Global Entrepreneurship Monitor(グローバル・アントレプレナーシップ・モニター:GEM)は、1999年に バブソン大学(米)とロンドンビジネススクール(英)の共同プロジェクトとして始まった国際的な起業家精神についての調査を行う機関である。
49ヶ国300以上の研究機関と500人以上の起業家精神研究者 が協力し、年間20万人以上のインタビューやアンケート調査を通して得られた分析結果を、毎年レポートとして公開し、国連や世界銀行、OECDなどの国際機関でも多く利用されている。
今回から2回に分けて紹介するのは主に最新の2018/2019 Global Reportである。但し、GEMの協力を受けてみずほ情報総研が行った経済産業省委託調査「平成 30 年度創業・起業支援事業 (起業家精神に関する調査) 」 報告書も同じデータが多く使われており、こちらの方が図表が見やすいケースがあるので、適宜こちらも引用する。
なお、今回(1)は調査の枠組みを整理するだけなので、調査結果などは掲載していない。結果だけ読みたい人は(2)に進んでもらいたい。また、参考文献一覧も(2)にまとめて掲載している。
続き:グローバル・アントレプレナーシップ・モニター・レポートから見る起業家精神(2):データを読む
GEMの分析フレームワークは、社会・文化・政治・経済的環境(Social, cultural, political, economic context)の影響を受けながら、起業家活動(Entrepreneurial Actibity)によって付加価値(Entrepreneurial Output)が生まれ、それが最終的に経済的成果(Outcome)になるというものである。
このうち、社会・文化・政治・経済的環境と付加価値と経済的成果は静的な枠組みで、従来の産業構造分析などで使われてきたものだが、GEMの分析フレームワークが着目するのが下図右下の「起業家活動(Entrepreneurial Actibity)」であり、環境と相互作用する動的な分析を目的としている。
起業家活動は主にフェーズ(Phase)・インパクト(Impact)・タイプ(Type)で測る。

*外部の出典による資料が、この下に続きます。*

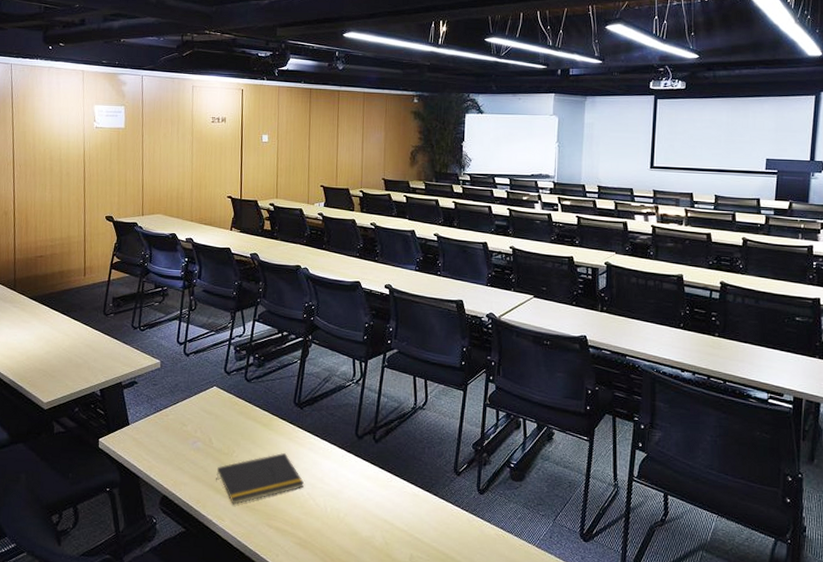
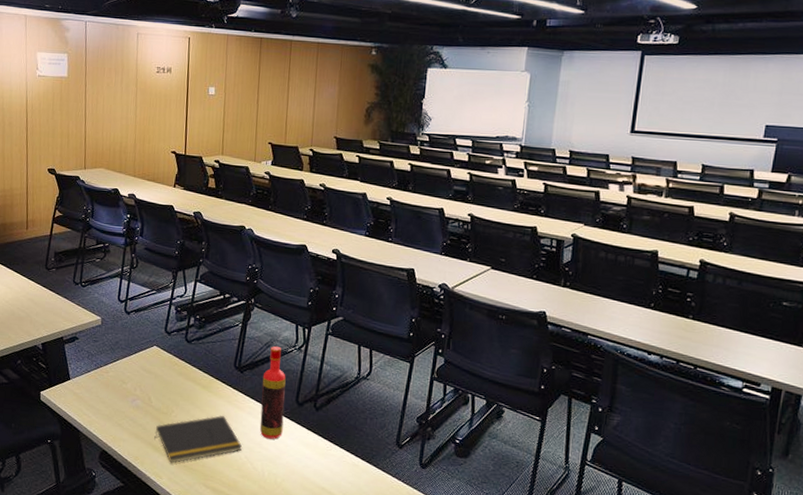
bottle: none [321,380,345,474] -> present [260,346,286,440]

フェーズは構想段階や事業初期段階など起業の状態を見るものである。インパクトは成長期待やビジネスの新規性、国際化を測るものである。
タイプは TEA(Total Early-Stage Entrepreneurial Activity)・SEA(Social Entrepreneurial Activity)・EEA( Employee Entrepreneurial Activity)の3つがあるが、 重要なのは全体的な起業家活動を見るTEAである。
ここでのアーリーステージは下図のように、創業3.5年以内の新規ビジネス事業者Owner-Manager of a New Businessに加え、事業化構想段階を含む誕生期の起業家(Nascent Entrepreuner)を併せたものを呼ぶ。日本語では前者を「誕生期」、後者を「乳幼児期」と訳すようだ。
故にベンチャーキャピタルで言うようなアーリーステージとは意味合いが異なる。ベンチャーキャピタルで言う「シードステージ+アーリーステージ」が範囲としては近いだろうか。
構想段階も含めることで、実際に世の中に成果として生まれたものだけでなく、最初期の経済的環境との相互作用や、若くして市場から退出してしまった起業などダイナミックな分析が可能となる。
調査対象国の地域および発達段階の分類については、みずほ総研がまとめたものが見やすいので、そちらを引用する。但し、要素主導型経済・効率主導型経済・イノベーション主導型経済という枠組みは、みずほ情報総研のレポートでの話で、GEMグローバルレポートでの同様の分類は単純に 左からLow-Income・Middle-Income・High-Incomeとしている。
ここまでで特にTEAの定義が重要である。このTEAの割合や傾向を見るのがレポートの主眼となる。